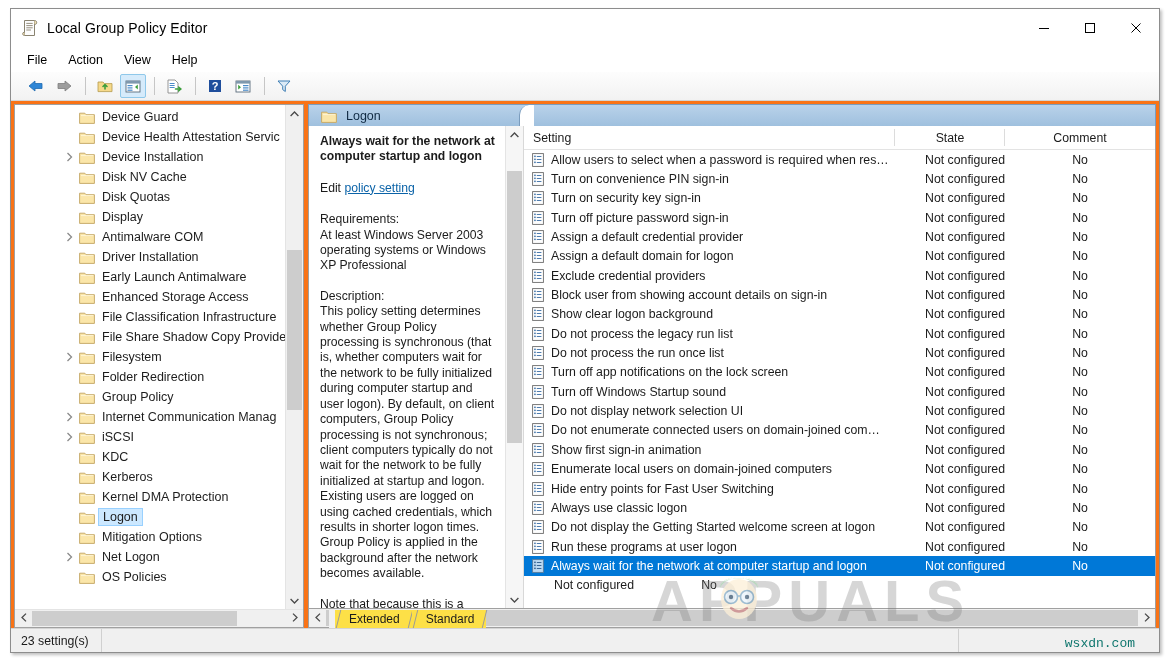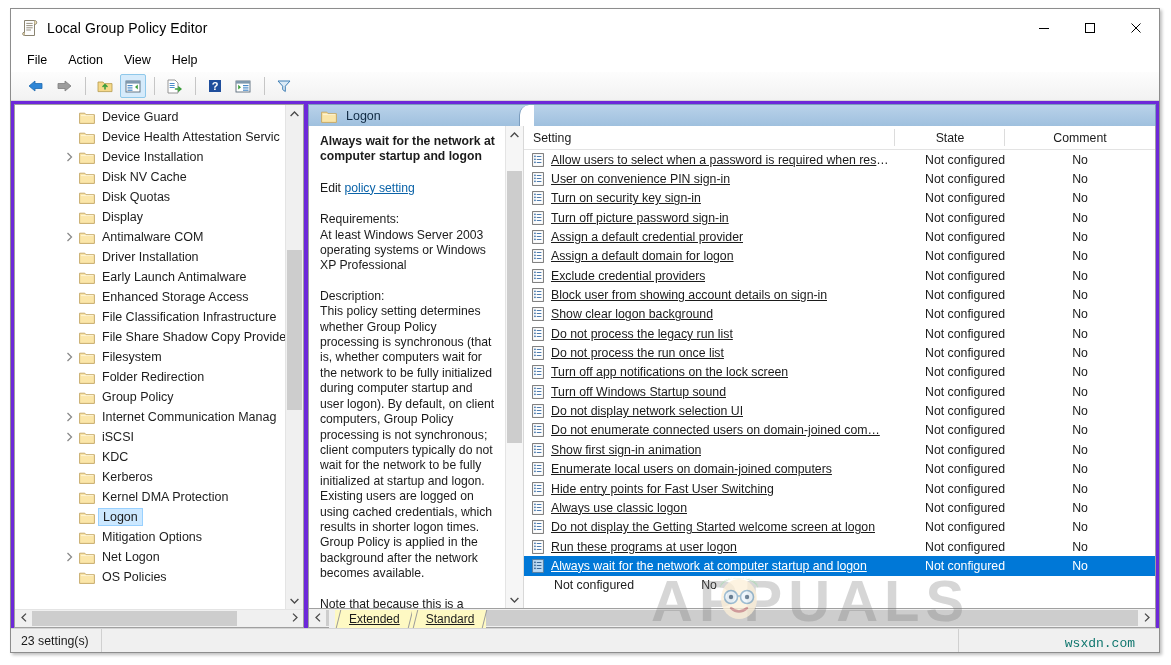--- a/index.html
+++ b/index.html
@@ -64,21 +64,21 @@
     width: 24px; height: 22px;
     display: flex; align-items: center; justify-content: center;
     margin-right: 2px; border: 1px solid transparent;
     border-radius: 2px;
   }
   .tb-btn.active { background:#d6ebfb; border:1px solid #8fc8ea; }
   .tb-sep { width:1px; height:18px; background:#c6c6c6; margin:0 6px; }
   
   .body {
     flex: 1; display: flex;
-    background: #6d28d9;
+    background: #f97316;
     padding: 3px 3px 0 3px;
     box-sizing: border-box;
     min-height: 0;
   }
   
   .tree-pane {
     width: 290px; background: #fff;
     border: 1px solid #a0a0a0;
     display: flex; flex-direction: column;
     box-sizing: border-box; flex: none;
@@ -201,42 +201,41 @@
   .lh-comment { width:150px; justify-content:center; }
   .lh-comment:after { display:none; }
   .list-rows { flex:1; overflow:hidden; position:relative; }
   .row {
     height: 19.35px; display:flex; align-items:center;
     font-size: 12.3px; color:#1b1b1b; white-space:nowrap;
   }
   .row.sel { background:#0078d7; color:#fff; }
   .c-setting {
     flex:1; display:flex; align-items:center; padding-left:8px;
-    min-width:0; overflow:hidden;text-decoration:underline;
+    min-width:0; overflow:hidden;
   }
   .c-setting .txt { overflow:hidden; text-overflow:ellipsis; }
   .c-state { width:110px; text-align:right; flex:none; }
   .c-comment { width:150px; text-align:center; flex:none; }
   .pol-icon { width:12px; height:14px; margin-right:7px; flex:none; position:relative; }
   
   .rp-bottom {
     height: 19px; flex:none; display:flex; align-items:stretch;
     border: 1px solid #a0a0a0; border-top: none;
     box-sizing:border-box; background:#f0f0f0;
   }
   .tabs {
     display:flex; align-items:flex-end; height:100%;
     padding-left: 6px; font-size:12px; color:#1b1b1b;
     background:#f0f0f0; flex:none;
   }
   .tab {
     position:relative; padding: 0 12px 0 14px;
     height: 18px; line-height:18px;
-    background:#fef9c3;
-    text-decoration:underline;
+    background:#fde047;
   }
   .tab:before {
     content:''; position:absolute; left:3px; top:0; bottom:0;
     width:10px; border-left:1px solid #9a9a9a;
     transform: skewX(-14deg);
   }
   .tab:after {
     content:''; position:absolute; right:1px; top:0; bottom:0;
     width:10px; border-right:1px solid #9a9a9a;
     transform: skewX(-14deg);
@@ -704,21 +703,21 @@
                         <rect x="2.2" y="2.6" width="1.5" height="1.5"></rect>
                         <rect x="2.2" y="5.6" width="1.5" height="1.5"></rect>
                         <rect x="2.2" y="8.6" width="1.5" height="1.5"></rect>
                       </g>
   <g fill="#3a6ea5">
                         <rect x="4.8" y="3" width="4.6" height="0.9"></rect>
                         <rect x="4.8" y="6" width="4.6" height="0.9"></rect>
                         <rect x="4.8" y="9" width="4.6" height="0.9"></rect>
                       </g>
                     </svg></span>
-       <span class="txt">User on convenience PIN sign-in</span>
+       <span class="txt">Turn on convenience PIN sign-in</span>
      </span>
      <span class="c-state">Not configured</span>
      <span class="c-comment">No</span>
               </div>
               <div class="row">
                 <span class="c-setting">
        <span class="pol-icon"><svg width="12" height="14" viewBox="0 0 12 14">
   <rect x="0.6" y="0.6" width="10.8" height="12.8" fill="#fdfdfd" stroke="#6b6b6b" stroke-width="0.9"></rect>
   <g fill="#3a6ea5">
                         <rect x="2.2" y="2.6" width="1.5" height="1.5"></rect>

= = = = =

Your goal
The lines to copy are those in the records above containing the word "text".

Solution to this problem
-    min-width:0; overflow:hidden;text-decoration:underline;
   .c-setting .txt { overflow:hidden; text-overflow:ellipsis; }
   .c-state { width:110px; text-align:right; flex:none; }
   .c-comment { width:150px; text-align:center; flex:none; }
-    text-decoration:underline;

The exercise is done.